Joseph Simons, co-chairman of the antitrust group at Paul, Weiss, Rifkind, Wharton & Garrison, is the Trump administration's nominee to lead the Federal Trade Commission, the White House said Thursday.

Simons is a veteran antitrust lawyer in Washington who has reviewed competition disputes from private practice and earlier as a top FTC lawyer in the George W. Bush administration. Simons is credited with having helped developed “critical loss analysis“—where a company's price increase, which results in a loss of sales, becomes unprofitable.

Trump also nominated Rohit Chopra of the Consumer Federation of America for a Democrat-held seat. Noah Phillips, chief counsel to U.S. Sen. John Cornyn, R-Texas, on the Senate Judiciary Committee, was reportedly also in line for a commission seat.

Phillips, who's worked on patent legislation, previously was an associate at Cravath, Swaine & Moore and later at Steptoe & Johnson LLP.

In January, President Donald Trump designated Maureen Ohlhausen, an Obama-era appointee, the acting chair of the FTC. Bloomberg spotlighted Simons in August as a leading candidate for FTC chairman. Simons did not immediately return a message Thursday seeking comment.

Simons can be expected to be questioned about data security at his confirmation hearing.
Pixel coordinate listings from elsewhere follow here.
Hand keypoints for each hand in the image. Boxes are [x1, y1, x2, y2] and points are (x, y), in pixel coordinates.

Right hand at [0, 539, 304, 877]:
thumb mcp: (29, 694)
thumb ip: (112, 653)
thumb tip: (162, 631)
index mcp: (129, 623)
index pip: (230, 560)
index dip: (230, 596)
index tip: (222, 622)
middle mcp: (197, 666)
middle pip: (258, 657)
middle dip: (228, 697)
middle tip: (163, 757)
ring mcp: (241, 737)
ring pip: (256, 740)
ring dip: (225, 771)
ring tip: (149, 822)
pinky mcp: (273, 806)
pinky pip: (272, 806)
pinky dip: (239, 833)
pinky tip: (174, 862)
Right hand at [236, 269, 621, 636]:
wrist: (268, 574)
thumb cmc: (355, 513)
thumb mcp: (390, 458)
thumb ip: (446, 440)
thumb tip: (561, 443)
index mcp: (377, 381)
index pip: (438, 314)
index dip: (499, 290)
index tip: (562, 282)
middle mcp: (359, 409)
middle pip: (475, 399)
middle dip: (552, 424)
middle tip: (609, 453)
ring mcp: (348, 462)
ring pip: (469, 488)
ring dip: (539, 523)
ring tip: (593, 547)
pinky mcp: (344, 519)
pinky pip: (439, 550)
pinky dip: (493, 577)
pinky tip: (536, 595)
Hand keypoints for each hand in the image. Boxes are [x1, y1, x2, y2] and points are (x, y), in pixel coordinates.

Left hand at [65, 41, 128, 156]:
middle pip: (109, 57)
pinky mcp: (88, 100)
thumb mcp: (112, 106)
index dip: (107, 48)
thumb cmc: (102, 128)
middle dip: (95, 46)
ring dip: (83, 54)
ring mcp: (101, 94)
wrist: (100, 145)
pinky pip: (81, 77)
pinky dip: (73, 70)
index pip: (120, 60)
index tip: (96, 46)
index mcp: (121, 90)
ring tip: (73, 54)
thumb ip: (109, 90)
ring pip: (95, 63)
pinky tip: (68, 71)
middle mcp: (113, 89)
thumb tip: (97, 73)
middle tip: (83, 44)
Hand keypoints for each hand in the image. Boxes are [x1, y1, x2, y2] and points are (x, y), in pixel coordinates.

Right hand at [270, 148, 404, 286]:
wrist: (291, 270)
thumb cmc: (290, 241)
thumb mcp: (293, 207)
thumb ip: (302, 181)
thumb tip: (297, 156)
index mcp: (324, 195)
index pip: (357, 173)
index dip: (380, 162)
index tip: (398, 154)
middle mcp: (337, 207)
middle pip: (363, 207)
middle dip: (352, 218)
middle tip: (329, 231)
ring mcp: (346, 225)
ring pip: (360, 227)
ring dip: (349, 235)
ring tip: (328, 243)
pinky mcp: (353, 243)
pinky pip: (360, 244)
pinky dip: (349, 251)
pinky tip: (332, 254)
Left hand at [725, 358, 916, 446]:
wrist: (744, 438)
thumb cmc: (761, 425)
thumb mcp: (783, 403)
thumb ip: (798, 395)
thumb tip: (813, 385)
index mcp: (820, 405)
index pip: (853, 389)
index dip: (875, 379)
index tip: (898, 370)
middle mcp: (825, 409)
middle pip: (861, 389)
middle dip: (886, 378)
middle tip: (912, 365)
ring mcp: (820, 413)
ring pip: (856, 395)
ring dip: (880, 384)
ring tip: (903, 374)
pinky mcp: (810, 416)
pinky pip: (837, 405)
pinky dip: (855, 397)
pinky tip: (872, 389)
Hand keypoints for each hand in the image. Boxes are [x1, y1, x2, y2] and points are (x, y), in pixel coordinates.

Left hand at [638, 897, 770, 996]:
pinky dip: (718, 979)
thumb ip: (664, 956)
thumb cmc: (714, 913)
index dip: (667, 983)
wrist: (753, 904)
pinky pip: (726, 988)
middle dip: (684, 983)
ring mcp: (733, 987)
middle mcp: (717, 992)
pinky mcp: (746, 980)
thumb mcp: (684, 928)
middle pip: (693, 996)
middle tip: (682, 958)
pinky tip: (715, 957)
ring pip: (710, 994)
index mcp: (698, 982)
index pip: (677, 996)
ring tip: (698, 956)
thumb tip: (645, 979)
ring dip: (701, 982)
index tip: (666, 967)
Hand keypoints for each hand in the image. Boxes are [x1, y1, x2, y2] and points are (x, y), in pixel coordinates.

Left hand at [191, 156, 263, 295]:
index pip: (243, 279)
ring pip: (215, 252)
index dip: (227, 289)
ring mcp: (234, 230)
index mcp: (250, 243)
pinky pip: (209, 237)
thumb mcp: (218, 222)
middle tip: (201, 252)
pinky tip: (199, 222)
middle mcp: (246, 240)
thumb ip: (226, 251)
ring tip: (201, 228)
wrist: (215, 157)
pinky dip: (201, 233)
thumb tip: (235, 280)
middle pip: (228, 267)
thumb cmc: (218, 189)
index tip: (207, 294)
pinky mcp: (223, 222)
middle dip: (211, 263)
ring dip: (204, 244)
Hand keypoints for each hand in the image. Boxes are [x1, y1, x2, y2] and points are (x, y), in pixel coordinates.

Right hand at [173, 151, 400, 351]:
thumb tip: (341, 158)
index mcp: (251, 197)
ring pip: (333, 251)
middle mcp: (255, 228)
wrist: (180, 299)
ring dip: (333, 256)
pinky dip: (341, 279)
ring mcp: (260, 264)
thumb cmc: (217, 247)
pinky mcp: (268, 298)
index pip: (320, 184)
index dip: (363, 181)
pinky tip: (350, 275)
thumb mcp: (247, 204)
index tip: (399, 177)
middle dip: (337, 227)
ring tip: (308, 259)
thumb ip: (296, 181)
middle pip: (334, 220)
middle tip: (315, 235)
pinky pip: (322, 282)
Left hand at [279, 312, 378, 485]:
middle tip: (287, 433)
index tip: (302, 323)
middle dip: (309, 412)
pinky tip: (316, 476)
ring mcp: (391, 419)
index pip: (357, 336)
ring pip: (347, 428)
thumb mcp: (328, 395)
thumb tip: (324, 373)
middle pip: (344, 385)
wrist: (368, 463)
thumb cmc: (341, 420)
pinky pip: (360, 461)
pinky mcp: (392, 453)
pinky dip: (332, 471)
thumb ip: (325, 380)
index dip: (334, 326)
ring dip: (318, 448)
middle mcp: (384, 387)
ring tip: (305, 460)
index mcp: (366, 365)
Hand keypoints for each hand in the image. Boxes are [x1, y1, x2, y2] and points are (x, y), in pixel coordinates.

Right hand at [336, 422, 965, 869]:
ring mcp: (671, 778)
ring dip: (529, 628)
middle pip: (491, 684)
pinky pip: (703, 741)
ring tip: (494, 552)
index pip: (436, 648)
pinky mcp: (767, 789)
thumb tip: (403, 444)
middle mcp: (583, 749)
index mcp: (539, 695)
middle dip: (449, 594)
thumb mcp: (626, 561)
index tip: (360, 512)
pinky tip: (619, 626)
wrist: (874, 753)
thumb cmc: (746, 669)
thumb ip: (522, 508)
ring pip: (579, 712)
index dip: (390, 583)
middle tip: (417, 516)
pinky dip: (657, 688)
The FTC's Equifax Inc. data breach investigation—focusing on one of the largest hacks in U.S. history—is part of what the agency recently called an “unprecedented” set of cases and investigations for the coming year.

Meanwhile, the FTC is awaiting a ruling in the U.S. Court of Appeals for the Eleventh Circuit about a data security action against the defunct medical testing company LabMD. Ropes & Gray, representing the Georgia-based medical company, argued the FTC acted outside its authority in bringing the case. LabMD is suing two FTC lawyers for their roles in the enforcement action. The FTC this summer adopted a new indemnity policy to shield agency staff from personal liability in litigation.

Trump's nominees to the FTC are sure to also face questions about calls to challenge market practices by big technology companies.

The acting director of the FTC's competition bureau, Bruce Hoffman, addressed growing concerns this week at the Association of Corporation Counsel's annual meeting in Washington, according to a Bloomberg Law report.

Federal regulators, he said, need a “coherent case that we could claim to a neutral and uninterested judge.” He added: “I'm very skeptical and leery of calls to change that and make it easier for us to win or to lower the standards that we impose on ourselves.”

Ohlhausen, speaking in September at Georgetown University Law Center's global antitrust symposium, urged caution before any rush to impose greater restrictions in the technology market.

“I am neither a champion of today's leading internet firms nor their foe. I have supported enforcement against a number of our biggest technology companies when I believed they violated the laws that the FTC enforces and I have opposed enforcement when our investigations have not provided sufficient support for legal action,” Ohlhausen said. “Likewise, I have vigorously supported policy positions that they sometimes like and sometimes hate.”

Obama's last FTC chair, Edith Ramirez, joined Hogan Lovells in September as co-leader of the firm's competition and economic regulation group. Jon Leibowitz, an earlier Obama-era FTC chairman, joined Davis Polk & Wardwell in 2013.